/R-STEINER

Primary LanguagePythonApache License 2.0Apache-2.0

R-STEINER

This repository provides the scripts for R-STEINER. The R-STEINER is discovery method of translation enhancers, i.e. we can obtain 5'UTRs which increase the translated proteins — or, translation efficiency — by R-STEINER. The setting of the scripts is based on Tanaka et al. (2018), i.e. CDS and 3'UTR are given.

Directory

We have to adopt following directories.

R-STEINER/
  Scripts/  # the scripts of R-STEINER is in this directory
    mk-predictors.py
    rsteiner.py
    settenQBmodule.py
  Data/  # the original datasets should be preserved in this directory
    sequence data in HS condition (pandas' pickle file)
    sequence data in Con condition (pandas' pickle file)
    PR-value data in HS condition (pandas' pickle file)
    PR-value data in Con condition (pandas' pickle file)
    feature/  # the features used in R-STEINER is preserved
  Models/  # the models used in R-STEINER is preserved

How to Use

  1. You have to make datasets which are used to build the prediction model of PR-value; both of Heat Stress condition and Controlled condition are required — detail is described in the paper. All of the raw CAGE sequences data used in our paper are available on the DDBJ Sequence Read Archive (DRA) database with accession number DRA006661. You can transform these data to the sequence data which can be used actually by procedure shown in Section 4.1.3 of the paper.
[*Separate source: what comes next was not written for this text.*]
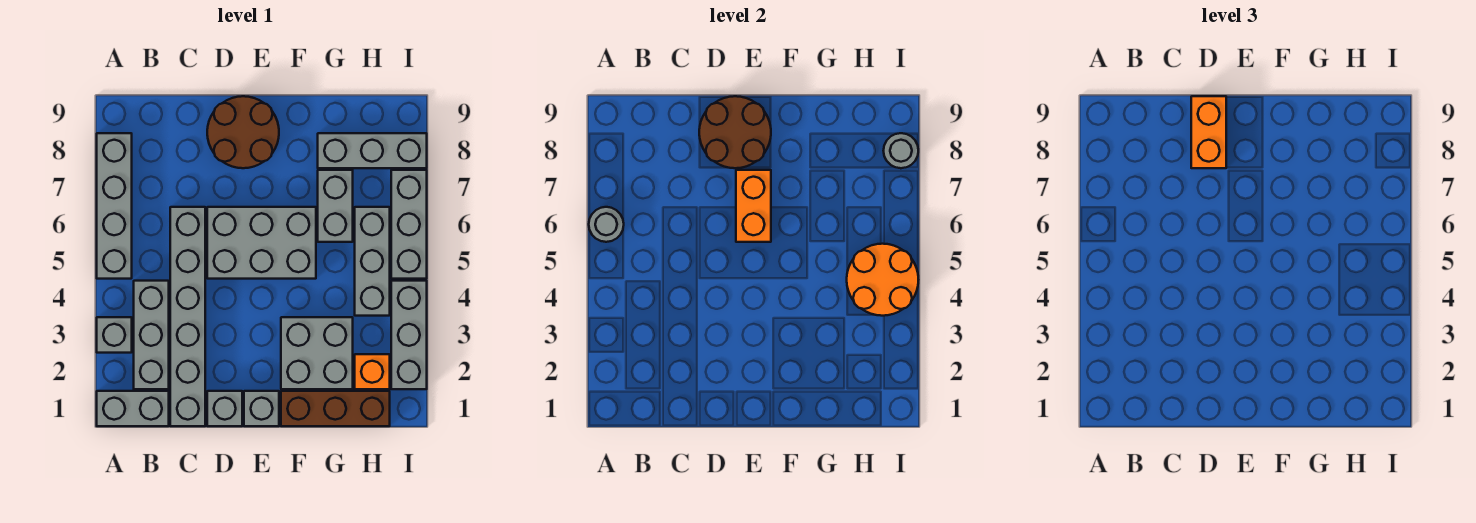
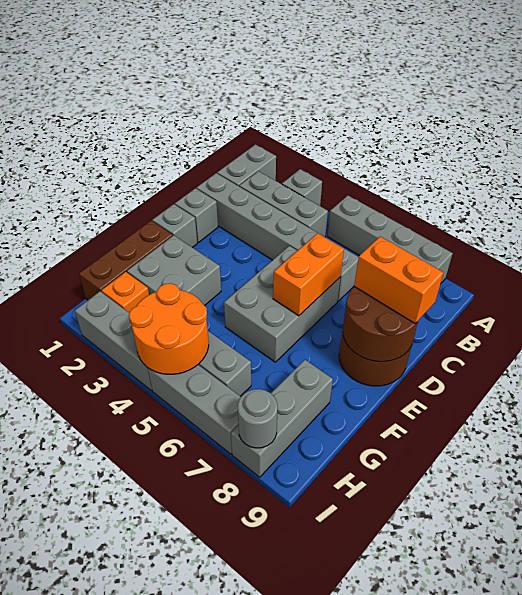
grey round brick A6 level 2 -> none
orange brick E6:E7 level 2 -> orange brick D6:E6 level 2
grey brick G6:G7 level 1 -> none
You have to preserve the transformed data into R-STEINER/Data. The form of datasets of mRNA sequences is the following.
Gene ID 5'UTR CDS 3'UTR
1 TTC... ACC... CCG...
  1. You have to install a software: ViennaRNA Package.

  2. You should run the following programs:

    1. mk-predictors.py
    2. rsteiner.py

Then you can obtain top-$k$ translation enhancers in R-STEINER/Data/result_R-STEINER.csv.